Required work: If a line in the entries contains the word "pixels", list it.

Records for processing:
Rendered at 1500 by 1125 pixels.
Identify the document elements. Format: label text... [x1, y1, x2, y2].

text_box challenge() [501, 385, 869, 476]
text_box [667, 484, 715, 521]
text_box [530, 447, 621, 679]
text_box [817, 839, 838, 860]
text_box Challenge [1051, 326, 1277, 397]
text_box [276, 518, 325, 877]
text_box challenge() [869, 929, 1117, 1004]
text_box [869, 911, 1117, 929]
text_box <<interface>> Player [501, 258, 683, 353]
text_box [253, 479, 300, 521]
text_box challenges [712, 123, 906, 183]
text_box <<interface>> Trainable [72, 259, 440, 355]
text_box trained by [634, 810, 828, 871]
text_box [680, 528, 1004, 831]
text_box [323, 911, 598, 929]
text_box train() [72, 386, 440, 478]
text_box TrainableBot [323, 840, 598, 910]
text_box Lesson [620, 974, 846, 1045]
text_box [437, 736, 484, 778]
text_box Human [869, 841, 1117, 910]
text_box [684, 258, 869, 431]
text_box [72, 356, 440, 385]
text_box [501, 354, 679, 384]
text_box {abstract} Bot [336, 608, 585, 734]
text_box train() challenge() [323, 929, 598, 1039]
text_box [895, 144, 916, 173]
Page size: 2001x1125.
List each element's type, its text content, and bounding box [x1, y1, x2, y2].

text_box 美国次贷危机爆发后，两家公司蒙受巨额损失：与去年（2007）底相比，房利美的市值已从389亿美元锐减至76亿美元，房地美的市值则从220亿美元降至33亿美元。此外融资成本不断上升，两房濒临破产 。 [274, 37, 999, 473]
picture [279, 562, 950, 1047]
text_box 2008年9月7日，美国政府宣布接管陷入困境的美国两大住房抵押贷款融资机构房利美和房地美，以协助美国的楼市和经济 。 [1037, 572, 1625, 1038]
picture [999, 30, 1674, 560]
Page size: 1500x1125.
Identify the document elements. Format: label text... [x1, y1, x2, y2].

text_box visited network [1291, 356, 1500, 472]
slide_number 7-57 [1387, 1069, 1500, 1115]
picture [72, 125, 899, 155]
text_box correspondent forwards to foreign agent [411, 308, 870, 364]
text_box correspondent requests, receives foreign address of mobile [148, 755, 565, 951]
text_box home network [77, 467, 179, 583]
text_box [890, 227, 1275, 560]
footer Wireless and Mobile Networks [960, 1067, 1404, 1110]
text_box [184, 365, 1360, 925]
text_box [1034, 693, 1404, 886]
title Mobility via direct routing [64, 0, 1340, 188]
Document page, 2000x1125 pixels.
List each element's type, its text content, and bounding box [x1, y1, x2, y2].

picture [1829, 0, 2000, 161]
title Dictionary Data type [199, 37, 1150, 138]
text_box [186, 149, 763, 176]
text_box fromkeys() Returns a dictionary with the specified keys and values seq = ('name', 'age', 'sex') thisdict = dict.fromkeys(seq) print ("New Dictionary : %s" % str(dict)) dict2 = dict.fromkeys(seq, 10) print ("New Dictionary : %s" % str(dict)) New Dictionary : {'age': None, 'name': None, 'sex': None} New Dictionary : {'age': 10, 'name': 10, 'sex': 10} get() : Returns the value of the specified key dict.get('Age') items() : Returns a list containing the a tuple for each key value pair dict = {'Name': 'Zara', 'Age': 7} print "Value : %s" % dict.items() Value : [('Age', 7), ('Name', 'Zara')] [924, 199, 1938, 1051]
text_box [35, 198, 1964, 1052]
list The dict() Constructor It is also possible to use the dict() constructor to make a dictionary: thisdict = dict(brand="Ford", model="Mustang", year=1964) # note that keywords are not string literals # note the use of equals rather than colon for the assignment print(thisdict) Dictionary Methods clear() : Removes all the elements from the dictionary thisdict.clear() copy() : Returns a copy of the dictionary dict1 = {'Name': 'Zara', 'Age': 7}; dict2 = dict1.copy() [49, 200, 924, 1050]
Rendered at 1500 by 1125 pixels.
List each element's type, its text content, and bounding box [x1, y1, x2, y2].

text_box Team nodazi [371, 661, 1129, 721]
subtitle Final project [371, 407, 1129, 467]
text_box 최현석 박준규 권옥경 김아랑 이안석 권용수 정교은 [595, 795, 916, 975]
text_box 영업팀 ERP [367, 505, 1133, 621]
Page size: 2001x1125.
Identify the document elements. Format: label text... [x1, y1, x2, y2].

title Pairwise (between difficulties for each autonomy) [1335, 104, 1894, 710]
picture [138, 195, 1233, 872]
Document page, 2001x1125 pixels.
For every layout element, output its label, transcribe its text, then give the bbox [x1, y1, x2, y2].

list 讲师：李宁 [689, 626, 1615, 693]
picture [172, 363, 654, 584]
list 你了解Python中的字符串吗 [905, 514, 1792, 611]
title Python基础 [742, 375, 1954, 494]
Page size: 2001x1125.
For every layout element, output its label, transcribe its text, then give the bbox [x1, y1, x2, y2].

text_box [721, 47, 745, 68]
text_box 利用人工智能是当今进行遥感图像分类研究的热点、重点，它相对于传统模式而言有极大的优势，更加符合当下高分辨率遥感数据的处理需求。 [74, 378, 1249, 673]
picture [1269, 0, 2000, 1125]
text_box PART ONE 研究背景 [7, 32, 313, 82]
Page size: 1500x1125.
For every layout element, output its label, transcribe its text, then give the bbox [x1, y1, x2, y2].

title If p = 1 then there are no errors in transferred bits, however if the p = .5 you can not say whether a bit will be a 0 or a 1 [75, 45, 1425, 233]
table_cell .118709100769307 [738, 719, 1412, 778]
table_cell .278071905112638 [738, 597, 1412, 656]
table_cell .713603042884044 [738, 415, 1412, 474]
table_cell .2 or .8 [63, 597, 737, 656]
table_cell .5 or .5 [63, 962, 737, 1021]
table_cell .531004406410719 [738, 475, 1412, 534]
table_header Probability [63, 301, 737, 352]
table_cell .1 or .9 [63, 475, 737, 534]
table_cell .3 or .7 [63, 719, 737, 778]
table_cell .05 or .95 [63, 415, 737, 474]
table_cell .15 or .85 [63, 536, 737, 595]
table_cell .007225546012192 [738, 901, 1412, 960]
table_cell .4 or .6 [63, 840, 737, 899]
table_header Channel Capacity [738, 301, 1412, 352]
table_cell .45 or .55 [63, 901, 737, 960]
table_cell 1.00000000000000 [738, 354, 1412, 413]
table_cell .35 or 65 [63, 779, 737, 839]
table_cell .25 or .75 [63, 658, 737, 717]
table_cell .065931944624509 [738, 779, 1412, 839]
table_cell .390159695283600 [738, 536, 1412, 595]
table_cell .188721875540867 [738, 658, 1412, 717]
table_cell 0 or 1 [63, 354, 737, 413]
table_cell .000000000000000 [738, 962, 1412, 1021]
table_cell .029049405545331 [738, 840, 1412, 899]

Task response:
Rendered at 1500 by 1125 pixels.
Document page, 2000x1125 pixels.
Rendered at 1500 by 1125 pixels.
Document page, 2001x1125 pixels.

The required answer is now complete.